Todos, por la fe, hemos recibido una luz, un resplandor, que a veces no tiene porque ser grande, pero que nos ha hecho entrever algo más grande, el origen de esa luz (Dios) que penetra en nuestra inteligencia y la aclara con facilidad o la deja, a veces, en una parálisis escéptica que no entendemos, pero que no nos impide creer y saber que esa luz es como un gran mediodía permanente aunque nosotros nos hayamos agazapado debajo de un puente por unos instantes y no veamos el sol que es Cristo. Así que, como dice San Pablo, en la claridad del día o en los nubarrones de las dudas, vivimos vigilantes y despejados, arremangados, alegres y contentos.

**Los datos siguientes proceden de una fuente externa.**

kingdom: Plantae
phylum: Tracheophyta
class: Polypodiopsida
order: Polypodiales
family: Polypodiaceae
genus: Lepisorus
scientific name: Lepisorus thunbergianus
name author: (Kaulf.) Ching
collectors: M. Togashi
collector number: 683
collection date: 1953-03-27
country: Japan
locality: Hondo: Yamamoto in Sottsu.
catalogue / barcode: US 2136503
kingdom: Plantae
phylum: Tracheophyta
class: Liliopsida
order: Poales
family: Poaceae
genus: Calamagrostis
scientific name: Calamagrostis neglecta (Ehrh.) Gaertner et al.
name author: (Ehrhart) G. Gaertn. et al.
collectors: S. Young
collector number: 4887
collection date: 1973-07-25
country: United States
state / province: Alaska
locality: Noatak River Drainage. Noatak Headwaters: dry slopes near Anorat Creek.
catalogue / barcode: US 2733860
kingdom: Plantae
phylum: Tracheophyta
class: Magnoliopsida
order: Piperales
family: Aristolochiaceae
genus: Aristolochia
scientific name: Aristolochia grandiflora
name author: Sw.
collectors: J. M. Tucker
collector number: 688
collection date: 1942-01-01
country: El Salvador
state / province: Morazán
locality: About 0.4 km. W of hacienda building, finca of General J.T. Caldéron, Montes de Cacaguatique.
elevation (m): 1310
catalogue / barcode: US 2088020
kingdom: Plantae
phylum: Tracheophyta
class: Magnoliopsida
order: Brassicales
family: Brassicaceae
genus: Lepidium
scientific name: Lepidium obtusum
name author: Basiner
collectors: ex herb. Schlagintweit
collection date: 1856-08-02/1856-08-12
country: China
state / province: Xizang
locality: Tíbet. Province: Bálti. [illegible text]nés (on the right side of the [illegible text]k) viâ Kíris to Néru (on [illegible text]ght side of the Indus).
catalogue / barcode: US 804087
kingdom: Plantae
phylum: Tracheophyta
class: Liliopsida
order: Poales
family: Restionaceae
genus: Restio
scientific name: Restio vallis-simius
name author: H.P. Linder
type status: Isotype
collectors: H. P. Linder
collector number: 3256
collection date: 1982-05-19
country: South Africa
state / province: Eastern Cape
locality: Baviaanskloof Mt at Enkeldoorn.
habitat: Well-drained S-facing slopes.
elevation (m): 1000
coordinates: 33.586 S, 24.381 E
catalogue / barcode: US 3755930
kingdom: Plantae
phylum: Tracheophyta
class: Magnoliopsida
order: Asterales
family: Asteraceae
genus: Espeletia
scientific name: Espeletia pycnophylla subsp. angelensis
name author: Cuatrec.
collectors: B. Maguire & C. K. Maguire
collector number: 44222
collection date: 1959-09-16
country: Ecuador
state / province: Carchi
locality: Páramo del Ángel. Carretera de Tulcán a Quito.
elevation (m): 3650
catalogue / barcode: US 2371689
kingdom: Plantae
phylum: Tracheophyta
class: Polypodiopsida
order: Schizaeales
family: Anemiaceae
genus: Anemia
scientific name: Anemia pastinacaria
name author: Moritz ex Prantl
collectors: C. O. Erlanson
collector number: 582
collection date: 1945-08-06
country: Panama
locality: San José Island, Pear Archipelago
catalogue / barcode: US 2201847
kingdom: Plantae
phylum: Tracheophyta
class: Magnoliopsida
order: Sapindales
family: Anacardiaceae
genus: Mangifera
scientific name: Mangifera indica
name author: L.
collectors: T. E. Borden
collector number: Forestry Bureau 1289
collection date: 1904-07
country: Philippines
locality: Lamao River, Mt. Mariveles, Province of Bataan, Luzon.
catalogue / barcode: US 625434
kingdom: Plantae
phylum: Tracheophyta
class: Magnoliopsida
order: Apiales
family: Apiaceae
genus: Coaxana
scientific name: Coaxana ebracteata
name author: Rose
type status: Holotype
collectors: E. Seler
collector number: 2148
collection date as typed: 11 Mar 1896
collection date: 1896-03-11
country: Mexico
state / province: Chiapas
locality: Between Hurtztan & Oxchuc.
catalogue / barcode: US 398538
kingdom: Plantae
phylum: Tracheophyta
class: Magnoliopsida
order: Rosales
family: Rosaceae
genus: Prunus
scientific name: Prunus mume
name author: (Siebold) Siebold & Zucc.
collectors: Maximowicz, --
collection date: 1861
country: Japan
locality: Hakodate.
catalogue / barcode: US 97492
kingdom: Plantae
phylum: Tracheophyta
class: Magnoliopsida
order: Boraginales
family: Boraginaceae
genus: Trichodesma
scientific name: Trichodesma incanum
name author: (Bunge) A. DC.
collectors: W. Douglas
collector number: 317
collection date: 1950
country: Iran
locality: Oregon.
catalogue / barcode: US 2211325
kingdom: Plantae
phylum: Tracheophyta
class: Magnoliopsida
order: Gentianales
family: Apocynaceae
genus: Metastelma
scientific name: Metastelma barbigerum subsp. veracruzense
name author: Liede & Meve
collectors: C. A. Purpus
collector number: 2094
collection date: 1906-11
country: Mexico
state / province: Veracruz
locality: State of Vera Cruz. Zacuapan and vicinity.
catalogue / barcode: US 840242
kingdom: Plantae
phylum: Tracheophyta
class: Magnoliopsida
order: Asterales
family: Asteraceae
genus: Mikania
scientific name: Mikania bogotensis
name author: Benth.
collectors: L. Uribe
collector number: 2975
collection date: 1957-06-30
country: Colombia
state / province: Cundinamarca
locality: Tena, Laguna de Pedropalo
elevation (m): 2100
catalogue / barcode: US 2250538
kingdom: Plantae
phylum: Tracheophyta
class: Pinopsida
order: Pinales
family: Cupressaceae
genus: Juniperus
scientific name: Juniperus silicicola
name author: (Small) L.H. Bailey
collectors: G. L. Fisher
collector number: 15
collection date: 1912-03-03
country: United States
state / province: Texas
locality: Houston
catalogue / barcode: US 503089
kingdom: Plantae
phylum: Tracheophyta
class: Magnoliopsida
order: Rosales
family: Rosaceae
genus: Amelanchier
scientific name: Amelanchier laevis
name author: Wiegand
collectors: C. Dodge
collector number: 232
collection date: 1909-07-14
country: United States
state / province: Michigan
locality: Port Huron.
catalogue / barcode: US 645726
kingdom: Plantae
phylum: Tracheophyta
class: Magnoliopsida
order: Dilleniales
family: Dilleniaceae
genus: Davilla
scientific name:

Eres un empleado negligente y holgazán. ¿Con que sabías que siego donde no siembro y recojo donde no esparzo? Pues debías haber puesto mi dinero en el banco, para que, al volver yo, pudiera recoger lo mío con los intereses. (Mt 25, 26-27).
Todo esto es posible porque Dios nos ha dado unos talentos un conjunto de cualidades y dones que necesitamos poner a trabajar si no queremos lamentarnos durante toda la eternidad. Porque hay dos tipos de hombres, y hoy dentro de la Iglesia se puede constatar, los que se lamentan permanentemente y van a rebufo del mundo, o los que se lamentan de ellos mismos pero son capaces de levantarse y decir «o caixa o faixa», es decir, o la caja del sepulcro o la faja militar para seguir guerreando; en primer lugar contra nuestros pecados, y en segundo (y sólo en segundo lugar) contra la indiferencia del mundo y la apostasía silenciosa.
Creo que esa expresión catalana (o caixa o faixa) podría resumir también hoy el evangelio de los talentos y la epístola de San Pablo: cómo dice el Apóstol somos hijos de la luz, y los rayos de Cristo que llegan hasta nosotros nos muestran las disyuntivas de nuestras propias personas, nos muestran los talentos y las miserias. Pero el evangelio nos recuerda que El que nos da dones y nos ordena ponerlos a trabajar (también de forma desordenada y agolpada, ya separarán el trigo de los abrojos) es El que nos garantiza que es posible, que lo que él quiere se hace realidad en nosotros por la fe en Cristo.
Acabo con estas palabras del padre jesuita argentino Leonardo Castellani:
Y ¿qué ha de crear un pobrecito de amenos de un dólar, un minero de Bolivia, un mensú de Misiones o un zafrero de Salta? No se engañen: esos tienen más creatividad espiritual a lo mejor que un muchachito porteño [de Buenos Aires] que estudia (naturalmente) abogacía para llegar naturalmente a «gobernante»; y pilla una neurosis porque no era ese su lugar, y más le valiera haber sembrado papas. Todos pueden crear algo si el mundo moderno los deja; lo malo es que no nos deja; y entonces creamos, al menos, resistencia al mundo moderno. Los que entierran su «talento» en una bolsa o en un hoyo en la tierra, no son los que resisten, sino los que siguen la correntada. Estoy por contar aquí ejemplos de gente chiquitísima, sencillas sirvientas, peones rudos, que han hecho de repente en el mundo un hecho escondido, pequeño, singular, y admirable, como una joya en el fondo del río o una flor donde no se ve; pero ustedes deben saber más aun que yo de eso. Son cosas finas, que sólo Dios puede haber inspirado; y son más para contemplar que para describir; pues no las entendemos del todo.